I had a mini meltdown while out to dinner with my husband on Monday. To be
honest, I'm feeling better post-meltdown. Apparently I was holding onto
some stuff and hadn't acknowledged it. It felt good to let it out.
It was slightly embarrassing to break down in tears in a restaurant, but I
don't think anyone noticed...
So, the month of May was pretty bad for me. I made a lot of
nutritionally poor choices. The scale is up, which is a direct reflection
of the choices I made. Kristen at Change
of Pace is doing another Whole30 in June. I hadn't planned on doing
another Whole30 for a while, but after some analysis of my behaviors during my
April Whole30, I decided to do another, with the concentration on correcting
food behaviors that are issues for me. Mostly, I didn't correct my food
issues last time, I just replaced the foods I was using to comfort eat.

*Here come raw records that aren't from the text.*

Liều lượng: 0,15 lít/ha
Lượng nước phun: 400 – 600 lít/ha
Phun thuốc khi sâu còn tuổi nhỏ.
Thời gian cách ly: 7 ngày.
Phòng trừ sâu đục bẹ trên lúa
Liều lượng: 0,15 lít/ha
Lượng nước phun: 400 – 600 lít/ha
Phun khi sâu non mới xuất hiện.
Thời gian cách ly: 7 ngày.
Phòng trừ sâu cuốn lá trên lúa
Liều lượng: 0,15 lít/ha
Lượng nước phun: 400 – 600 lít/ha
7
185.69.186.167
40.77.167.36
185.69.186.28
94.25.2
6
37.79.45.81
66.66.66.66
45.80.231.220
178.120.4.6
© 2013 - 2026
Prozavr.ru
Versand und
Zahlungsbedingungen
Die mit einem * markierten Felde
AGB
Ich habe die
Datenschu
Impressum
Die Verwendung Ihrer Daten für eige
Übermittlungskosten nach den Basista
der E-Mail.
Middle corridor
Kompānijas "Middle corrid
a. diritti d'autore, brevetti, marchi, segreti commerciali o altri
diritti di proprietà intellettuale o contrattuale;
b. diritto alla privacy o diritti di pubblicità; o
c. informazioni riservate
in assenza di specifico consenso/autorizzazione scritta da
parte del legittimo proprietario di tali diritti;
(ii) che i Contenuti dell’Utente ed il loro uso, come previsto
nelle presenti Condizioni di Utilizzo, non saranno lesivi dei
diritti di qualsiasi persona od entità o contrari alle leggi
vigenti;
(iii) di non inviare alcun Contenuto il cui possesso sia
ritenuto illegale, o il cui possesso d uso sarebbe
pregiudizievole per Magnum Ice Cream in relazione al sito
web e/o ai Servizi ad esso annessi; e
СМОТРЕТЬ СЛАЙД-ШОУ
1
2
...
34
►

Instead of eating 4 pieces of buttered bread, I ate large bowls of dried fruit
& nuts. Or nut butters by the spoonful. Overeating is still
overeating, no matter what the food choice. I need to focus on changing my responses.
I really like the way I feel when I eat whole foods. I look and feel
better. I'm going to spend June focusing on making good food decisions,
based on hunger, not emotions. If I need to chew gum to help me through
some of those phases, I will. I'm not going to freak out if my husband
marinates our steaks in beer. I'm going to keep my green smoothies (dairy
free). June's Whole30 will be about improving habits and recognizing
sub-par behaviors. Positive steps forward.
2 comments:
We are always on the same page and always seem to be going through the same thing! I haven't made any progress this whole month. Infact I weighed myself yesterday and I am up 2lbs. Stupid. It's all because of my eating habits this month. I'm keeping paleo pancakes and green smoothies. Those aren't my problem... My problem is me. I'm constantly battling the thought that I need a treat or something special. Because I deserve it or because I'm sad or had a long day. This time around I want to break that emotional attachment with food. So no "treats" for me... Even if they are Whole30 friendly.
Thank you for writing this post just in time for me! I am going to join you again. I felt so much better when I was doing the whole 30 - I haven't been too bad, but I have eaten things that I know will make me feel rubbish and thinking it s OK just once - I am gradually getting worse! Yesterday was the worst yet - a piece of a pastry when a friend came to visit and then had mashed potatoes with butter and milk and then vodka lime and soda! I was just thinking today that I need to rein myself in again before it gets out of control.
Off to get starting weights and measures now!